**About this exercise**
Nothing outside the range is wanted. Repeat exactly the lines below from the one with "Bestemmingen" through the one with "Монастырское благочиние".

**Raw data**
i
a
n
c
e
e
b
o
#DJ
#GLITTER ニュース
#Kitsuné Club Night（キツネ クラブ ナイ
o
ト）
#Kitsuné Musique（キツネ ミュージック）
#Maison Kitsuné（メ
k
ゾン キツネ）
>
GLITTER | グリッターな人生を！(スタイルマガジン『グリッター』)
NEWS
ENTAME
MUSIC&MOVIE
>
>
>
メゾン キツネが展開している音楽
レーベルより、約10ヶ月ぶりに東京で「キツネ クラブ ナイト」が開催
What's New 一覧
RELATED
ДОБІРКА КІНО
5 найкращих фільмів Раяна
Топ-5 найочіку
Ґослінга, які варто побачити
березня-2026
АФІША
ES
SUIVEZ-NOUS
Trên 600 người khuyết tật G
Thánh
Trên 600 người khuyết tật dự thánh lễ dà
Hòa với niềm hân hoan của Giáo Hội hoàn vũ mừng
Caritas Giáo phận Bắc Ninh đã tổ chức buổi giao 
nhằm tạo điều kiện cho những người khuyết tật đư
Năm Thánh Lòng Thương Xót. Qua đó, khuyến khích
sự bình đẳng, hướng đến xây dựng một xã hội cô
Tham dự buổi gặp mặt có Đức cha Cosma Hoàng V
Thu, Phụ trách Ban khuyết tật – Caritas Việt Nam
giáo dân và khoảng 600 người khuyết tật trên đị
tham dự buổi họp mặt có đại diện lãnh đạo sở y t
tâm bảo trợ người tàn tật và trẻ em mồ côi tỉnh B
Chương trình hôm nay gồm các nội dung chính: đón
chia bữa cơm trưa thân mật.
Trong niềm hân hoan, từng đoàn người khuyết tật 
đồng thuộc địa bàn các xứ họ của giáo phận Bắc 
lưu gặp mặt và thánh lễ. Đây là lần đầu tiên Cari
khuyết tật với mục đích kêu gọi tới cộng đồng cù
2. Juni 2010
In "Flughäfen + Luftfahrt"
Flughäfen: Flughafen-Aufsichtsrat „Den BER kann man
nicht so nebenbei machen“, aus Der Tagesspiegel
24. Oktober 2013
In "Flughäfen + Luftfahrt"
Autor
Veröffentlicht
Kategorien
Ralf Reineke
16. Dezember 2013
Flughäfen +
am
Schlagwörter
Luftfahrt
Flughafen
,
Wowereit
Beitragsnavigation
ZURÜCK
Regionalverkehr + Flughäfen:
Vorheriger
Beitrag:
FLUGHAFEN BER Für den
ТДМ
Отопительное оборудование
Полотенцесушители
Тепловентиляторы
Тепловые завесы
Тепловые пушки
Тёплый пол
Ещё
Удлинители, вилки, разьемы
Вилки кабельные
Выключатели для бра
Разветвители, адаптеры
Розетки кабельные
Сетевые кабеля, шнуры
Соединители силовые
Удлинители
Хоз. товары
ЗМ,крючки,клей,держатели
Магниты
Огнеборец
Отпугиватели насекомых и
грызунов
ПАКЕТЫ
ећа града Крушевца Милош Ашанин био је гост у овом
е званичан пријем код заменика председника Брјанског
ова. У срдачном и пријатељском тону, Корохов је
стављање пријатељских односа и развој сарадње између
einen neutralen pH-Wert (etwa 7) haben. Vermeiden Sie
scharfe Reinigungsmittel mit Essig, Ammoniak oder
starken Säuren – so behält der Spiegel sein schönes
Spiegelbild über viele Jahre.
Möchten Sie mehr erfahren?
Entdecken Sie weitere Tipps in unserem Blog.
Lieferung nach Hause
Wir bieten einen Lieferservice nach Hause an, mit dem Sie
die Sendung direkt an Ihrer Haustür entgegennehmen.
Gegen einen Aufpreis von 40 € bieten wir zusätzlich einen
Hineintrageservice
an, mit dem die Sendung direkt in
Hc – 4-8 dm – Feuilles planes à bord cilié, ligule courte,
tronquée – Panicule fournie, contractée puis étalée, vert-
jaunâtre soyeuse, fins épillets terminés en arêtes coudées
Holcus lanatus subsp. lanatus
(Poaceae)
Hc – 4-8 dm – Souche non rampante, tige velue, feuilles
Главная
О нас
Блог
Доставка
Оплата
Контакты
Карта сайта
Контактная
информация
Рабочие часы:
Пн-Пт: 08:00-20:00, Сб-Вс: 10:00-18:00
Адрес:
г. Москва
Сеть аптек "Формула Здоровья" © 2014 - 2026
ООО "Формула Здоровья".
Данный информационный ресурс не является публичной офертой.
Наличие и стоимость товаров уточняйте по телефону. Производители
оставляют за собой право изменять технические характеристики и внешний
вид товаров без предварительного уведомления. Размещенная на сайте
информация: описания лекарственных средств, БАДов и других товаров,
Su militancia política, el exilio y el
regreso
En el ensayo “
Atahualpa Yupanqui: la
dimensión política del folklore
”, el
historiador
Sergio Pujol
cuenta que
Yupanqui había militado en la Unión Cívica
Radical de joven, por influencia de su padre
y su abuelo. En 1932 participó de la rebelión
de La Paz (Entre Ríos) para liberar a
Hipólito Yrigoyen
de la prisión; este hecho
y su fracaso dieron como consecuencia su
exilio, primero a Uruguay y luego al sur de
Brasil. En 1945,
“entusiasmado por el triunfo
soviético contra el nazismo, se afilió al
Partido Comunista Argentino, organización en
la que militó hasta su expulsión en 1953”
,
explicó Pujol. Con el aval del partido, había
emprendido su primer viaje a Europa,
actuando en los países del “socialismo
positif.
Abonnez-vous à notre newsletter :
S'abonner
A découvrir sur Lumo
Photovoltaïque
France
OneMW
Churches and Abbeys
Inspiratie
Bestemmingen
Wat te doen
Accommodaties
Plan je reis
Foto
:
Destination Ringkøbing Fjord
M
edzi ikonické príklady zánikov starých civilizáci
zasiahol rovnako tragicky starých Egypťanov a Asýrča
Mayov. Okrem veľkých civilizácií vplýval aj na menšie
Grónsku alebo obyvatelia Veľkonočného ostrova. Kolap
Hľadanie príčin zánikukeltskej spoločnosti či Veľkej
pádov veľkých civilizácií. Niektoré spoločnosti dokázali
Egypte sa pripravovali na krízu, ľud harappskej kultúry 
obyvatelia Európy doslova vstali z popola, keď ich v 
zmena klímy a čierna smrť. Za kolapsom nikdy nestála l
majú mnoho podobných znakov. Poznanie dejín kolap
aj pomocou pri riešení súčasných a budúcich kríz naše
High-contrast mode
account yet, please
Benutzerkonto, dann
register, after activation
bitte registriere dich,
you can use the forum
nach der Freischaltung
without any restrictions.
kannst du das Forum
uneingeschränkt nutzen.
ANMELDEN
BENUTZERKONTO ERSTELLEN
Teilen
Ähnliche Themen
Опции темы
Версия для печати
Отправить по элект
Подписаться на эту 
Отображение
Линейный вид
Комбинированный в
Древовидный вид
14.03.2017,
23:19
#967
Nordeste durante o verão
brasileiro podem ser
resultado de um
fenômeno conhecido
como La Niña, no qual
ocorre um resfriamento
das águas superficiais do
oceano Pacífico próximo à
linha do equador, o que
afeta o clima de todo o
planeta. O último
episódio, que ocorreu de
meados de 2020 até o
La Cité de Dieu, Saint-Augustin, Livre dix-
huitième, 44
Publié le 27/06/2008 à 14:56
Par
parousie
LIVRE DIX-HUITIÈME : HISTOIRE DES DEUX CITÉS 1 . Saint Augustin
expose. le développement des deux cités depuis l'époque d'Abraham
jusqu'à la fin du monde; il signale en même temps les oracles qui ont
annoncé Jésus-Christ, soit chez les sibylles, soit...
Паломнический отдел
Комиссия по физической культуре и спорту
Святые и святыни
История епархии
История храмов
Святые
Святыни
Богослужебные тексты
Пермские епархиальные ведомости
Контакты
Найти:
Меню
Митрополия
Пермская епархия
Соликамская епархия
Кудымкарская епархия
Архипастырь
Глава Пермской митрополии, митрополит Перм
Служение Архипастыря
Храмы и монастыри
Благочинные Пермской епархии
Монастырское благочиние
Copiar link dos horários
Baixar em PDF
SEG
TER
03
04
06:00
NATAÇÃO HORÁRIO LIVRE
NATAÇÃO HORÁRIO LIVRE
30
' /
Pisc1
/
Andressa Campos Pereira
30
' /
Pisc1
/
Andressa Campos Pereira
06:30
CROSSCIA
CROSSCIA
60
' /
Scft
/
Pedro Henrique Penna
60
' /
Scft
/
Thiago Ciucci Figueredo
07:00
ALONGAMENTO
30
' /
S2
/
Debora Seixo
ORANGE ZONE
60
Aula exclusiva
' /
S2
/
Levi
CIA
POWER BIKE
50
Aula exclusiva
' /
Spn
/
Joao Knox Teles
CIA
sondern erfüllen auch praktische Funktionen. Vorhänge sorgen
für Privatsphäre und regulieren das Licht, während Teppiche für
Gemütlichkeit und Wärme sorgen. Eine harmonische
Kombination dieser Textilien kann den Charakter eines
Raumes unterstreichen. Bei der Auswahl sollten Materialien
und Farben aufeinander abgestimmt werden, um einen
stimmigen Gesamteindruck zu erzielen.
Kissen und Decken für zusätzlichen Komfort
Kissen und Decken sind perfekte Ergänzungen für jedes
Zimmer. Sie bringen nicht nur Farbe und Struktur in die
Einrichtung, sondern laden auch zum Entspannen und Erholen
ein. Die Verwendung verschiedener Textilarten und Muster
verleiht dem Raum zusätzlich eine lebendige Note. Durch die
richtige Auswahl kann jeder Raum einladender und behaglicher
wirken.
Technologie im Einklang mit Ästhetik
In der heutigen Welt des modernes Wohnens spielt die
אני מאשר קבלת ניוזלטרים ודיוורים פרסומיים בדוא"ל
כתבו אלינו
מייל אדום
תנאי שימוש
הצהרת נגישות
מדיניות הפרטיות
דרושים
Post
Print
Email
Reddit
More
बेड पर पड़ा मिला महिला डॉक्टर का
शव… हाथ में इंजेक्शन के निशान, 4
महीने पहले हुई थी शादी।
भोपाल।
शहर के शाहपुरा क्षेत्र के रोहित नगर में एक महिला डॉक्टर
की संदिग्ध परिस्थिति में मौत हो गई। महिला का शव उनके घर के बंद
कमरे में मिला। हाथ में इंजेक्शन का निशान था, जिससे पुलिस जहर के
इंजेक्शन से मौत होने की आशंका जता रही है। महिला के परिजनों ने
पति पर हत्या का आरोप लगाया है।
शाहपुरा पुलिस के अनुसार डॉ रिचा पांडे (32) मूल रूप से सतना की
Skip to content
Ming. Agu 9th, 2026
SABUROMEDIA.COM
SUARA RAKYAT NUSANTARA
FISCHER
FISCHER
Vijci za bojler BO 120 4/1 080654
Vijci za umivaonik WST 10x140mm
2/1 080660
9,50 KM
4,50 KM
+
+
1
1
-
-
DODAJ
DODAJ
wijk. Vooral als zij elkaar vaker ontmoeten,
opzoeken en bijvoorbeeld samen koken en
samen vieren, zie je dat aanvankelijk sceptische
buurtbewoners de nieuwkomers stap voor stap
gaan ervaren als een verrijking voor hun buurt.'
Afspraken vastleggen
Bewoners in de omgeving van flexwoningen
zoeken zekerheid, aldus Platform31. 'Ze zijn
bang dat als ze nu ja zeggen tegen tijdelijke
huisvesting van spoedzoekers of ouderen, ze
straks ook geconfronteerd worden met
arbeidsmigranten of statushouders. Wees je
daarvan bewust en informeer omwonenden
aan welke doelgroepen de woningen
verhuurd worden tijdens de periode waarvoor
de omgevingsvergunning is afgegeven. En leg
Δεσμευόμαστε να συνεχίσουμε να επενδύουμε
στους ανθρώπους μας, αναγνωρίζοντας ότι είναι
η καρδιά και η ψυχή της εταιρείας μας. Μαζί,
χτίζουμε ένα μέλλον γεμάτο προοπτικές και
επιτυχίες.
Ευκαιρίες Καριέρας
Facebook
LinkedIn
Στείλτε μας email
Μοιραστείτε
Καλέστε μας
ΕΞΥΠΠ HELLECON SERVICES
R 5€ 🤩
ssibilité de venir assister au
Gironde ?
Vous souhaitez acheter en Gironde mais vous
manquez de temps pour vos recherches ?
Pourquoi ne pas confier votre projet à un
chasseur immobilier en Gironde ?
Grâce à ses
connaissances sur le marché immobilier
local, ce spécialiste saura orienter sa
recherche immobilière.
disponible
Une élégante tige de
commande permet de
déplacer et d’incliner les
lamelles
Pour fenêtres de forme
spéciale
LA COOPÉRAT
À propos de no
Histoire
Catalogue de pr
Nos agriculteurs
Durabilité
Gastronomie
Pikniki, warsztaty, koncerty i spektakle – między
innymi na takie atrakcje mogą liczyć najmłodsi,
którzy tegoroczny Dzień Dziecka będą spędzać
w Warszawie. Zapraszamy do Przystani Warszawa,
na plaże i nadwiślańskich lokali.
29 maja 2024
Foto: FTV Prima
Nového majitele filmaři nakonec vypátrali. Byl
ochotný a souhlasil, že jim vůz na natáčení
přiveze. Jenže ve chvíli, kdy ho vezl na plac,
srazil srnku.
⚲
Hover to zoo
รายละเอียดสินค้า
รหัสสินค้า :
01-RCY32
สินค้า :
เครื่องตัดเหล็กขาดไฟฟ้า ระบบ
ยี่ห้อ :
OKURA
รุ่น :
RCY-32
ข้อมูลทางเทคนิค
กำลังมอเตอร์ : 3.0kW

**Exercise result**
Bestemmingen
Wat te doen
Accommodaties
Plan je reis
Foto
:
Destination Ringkøbing Fjord
M
edzi ikonické príklady zánikov starých civilizáci
zasiahol rovnako tragicky starých Egypťanov a Asýrča
Mayov. Okrem veľkých civilizácií vplýval aj na menšie
Grónsku alebo obyvatelia Veľkonočného ostrova. Kolap
Hľadanie príčin zánikukeltskej spoločnosti či Veľkej
pádov veľkých civilizácií. Niektoré spoločnosti dokázali
Egypte sa pripravovali na krízu, ľud harappskej kultúry 
obyvatelia Európy doslova vstali z popola, keď ich v 
zmena klímy a čierna smrť. Za kolapsom nikdy nestála l
majú mnoho podobných znakov. Poznanie dejín kolap
aj pomocou pri riešení súčasných a budúcich kríz naše
High-contrast mode
account yet, please
Benutzerkonto, dann
register, after activation
bitte registriere dich,
you can use the forum
nach der Freischaltung
without any restrictions.
kannst du das Forum
uneingeschränkt nutzen.
ANMELDEN
BENUTZERKONTO ERSTELLEN
Teilen
Ähnliche Themen
Опции темы
Версия для печати
Отправить по элект
Подписаться на эту 
Отображение
Линейный вид
Комбинированный в
Древовидный вид
14.03.2017,
23:19
#967
Nordeste durante o verão
brasileiro podem ser
resultado de um
fenômeno conhecido
como La Niña, no qual
ocorre um resfriamento
das águas superficiais do
oceano Pacífico próximo à
linha do equador, o que
afeta o clima de todo o
planeta. O último
episódio, que ocorreu de
meados de 2020 até o
La Cité de Dieu, Saint-Augustin, Livre dix-
huitième, 44
Publié le 27/06/2008 à 14:56
Par
parousie
LIVRE DIX-HUITIÈME : HISTOIRE DES DEUX CITÉS 1 . Saint Augustin
expose. le développement des deux cités depuis l'époque d'Abraham
jusqu'à la fin du monde; il signale en même temps les oracles qui ont
annoncé Jésus-Christ, soit chez les sibylles, soit...
Паломнический отдел
Комиссия по физической культуре и спорту
Святые и святыни
История епархии
История храмов
Святые
Святыни
Богослужебные тексты
Пермские епархиальные ведомости
Контакты
Найти:
Меню
Митрополия
Пермская епархия
Соликамская епархия
Кудымкарская епархия
Архипастырь
Глава Пермской митрополии, митрополит Перм
Служение Архипастыря
Храмы и монастыри
Благочинные Пермской епархии
Монастырское благочиние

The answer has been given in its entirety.